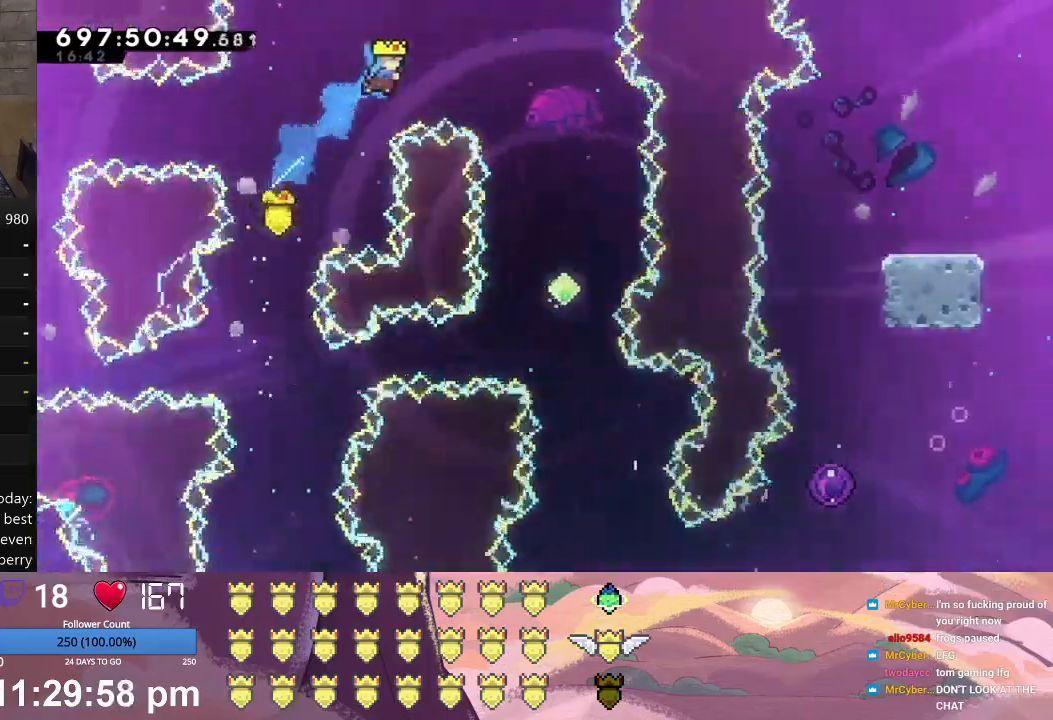
{"buttons": ["L1", "DPAD_RIGHT"], "left_stick": "center", "events": [[200, "A", "up"], [467, "DPAD_UP", "up"]]}
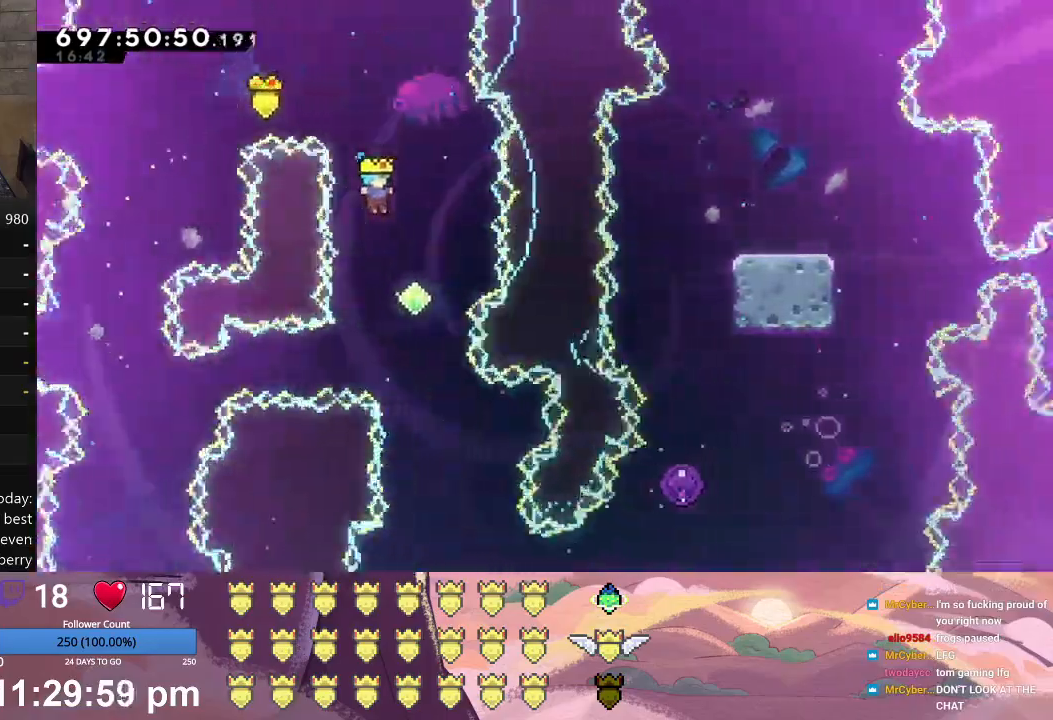
{"buttons": ["L1", "DPAD_RIGHT"], "left_stick": "center", "events": [[133, "DPAD_RIGHT", "up"], [133, "L1", "up"], [467, "DPAD_RIGHT", "down"], [500, "L1", "down"]]}
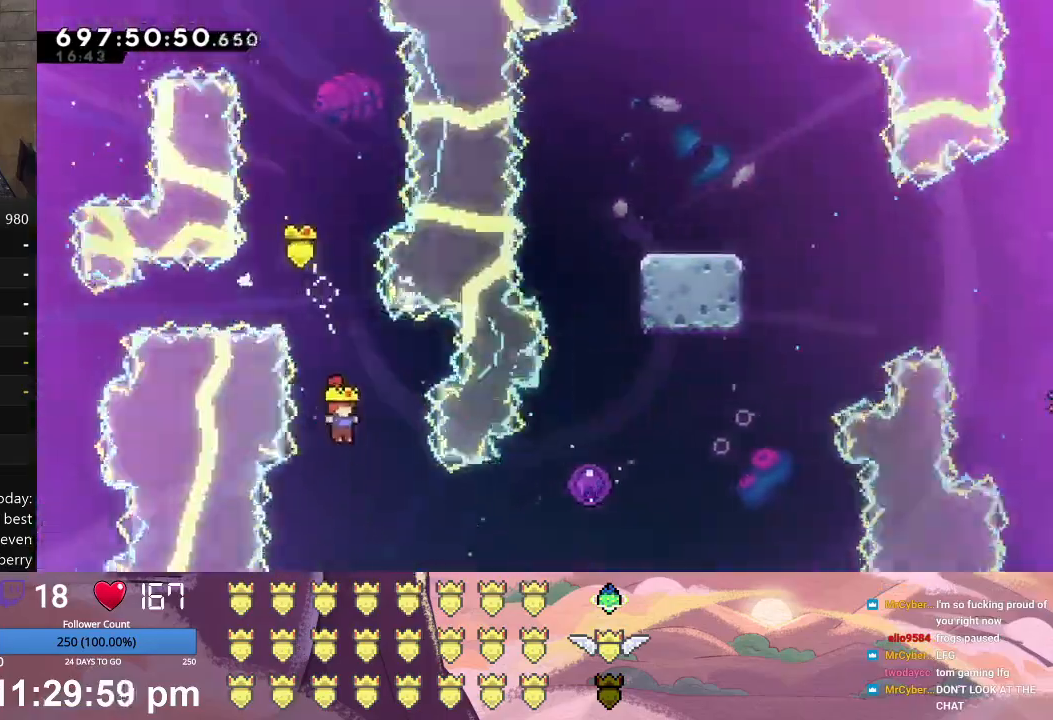
{"buttons": ["L1", "DPAD_UP", "DPAD_RIGHT"], "left_stick": "center", "events": [[133, "A", "down"], [367, "A", "up"], [367, "DPAD_UP", "down"]]}
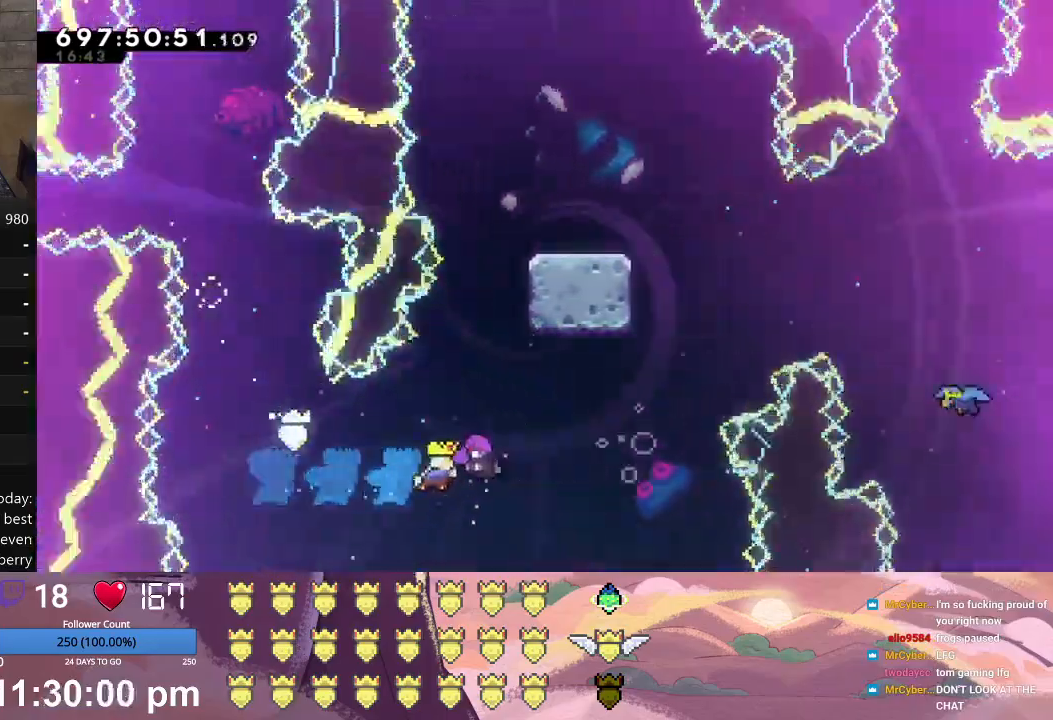
{"buttons": ["L1", "DPAD_UP", "DPAD_RIGHT"], "left_stick": "center", "events": []}
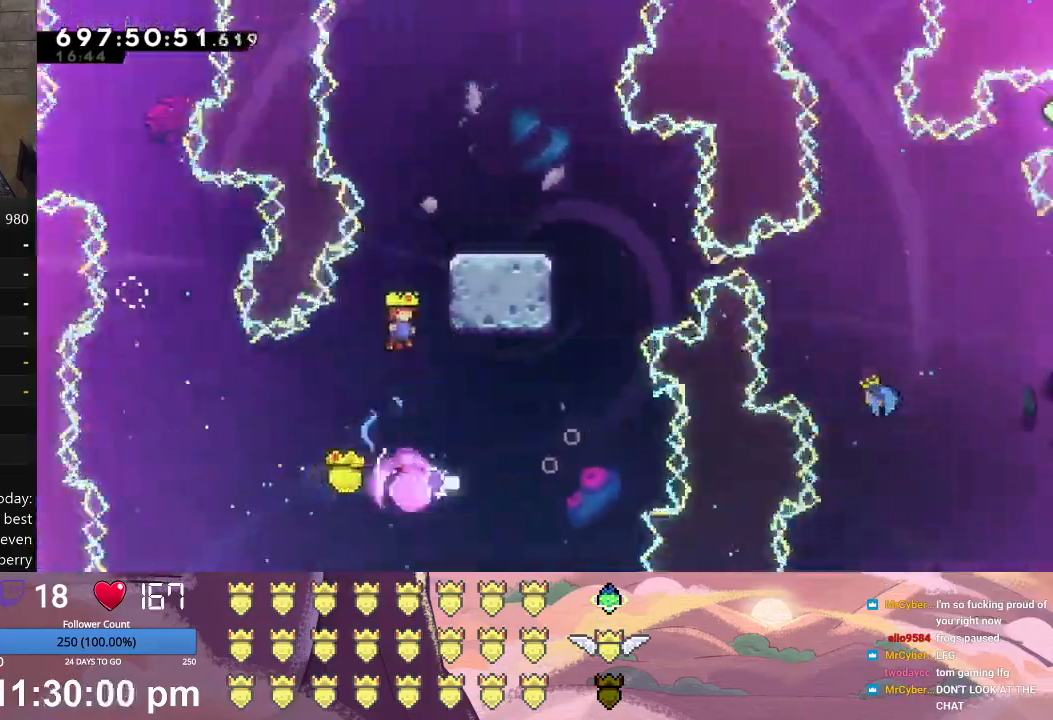
{"buttons": [], "left_stick": "center", "events": [[167, "DPAD_UP", "up"], [433, "DPAD_RIGHT", "up"], [433, "L1", "up"]]}
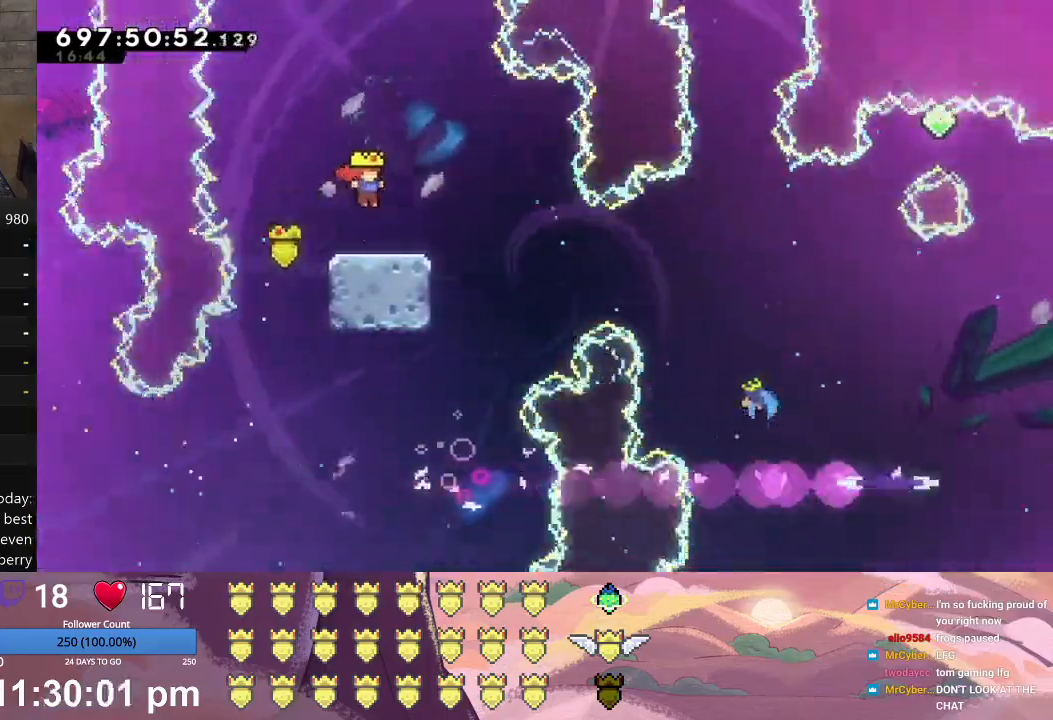
{"buttons": [], "left_stick": "center", "events": []}
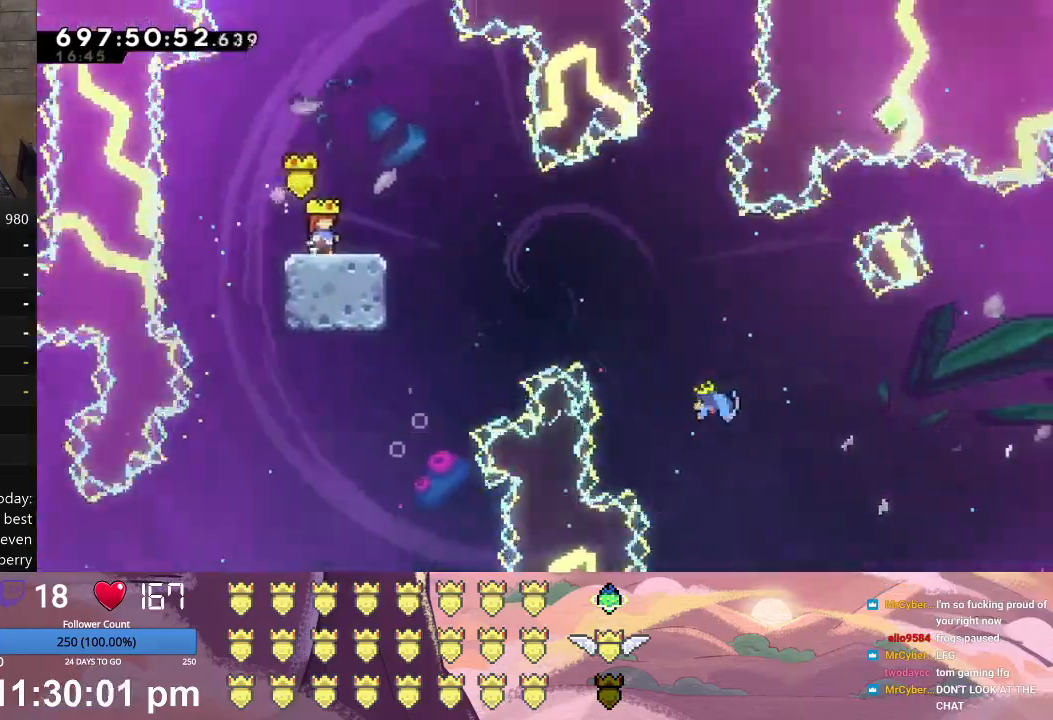
{"buttons": ["X", "L1", "DPAD_RIGHT"], "left_stick": "center", "events": [[400, "DPAD_RIGHT", "down"], [400, "L1", "down"], [400, "X", "down"]]}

++++++

Task item:
Give back the material above exactly as it appears, minus the pictures.

Answer for this exercise:
{"buttons": ["L1", "DPAD_RIGHT"], "left_stick": "center", "events": [[200, "A", "up"], [467, "DPAD_UP", "up"]]}
{"buttons": ["L1", "DPAD_RIGHT"], "left_stick": "center", "events": [[133, "DPAD_RIGHT", "up"], [133, "L1", "up"], [467, "DPAD_RIGHT", "down"], [500, "L1", "down"]]}
{"buttons": ["L1", "DPAD_UP", "DPAD_RIGHT"], "left_stick": "center", "events": [[133, "A", "down"], [367, "A", "up"], [367, "DPAD_UP", "down"]]}
{"buttons": ["L1", "DPAD_UP", "DPAD_RIGHT"], "left_stick": "center", "events": []}
{"buttons": [], "left_stick": "center", "events": [[167, "DPAD_UP", "up"], [433, "DPAD_RIGHT", "up"], [433, "L1", "up"]]}
{"buttons": [], "left_stick": "center", "events": []}
{"buttons": ["X", "L1", "DPAD_RIGHT"], "left_stick": "center", "events": [[400, "DPAD_RIGHT", "down"], [400, "L1", "down"], [400, "X", "down"]]}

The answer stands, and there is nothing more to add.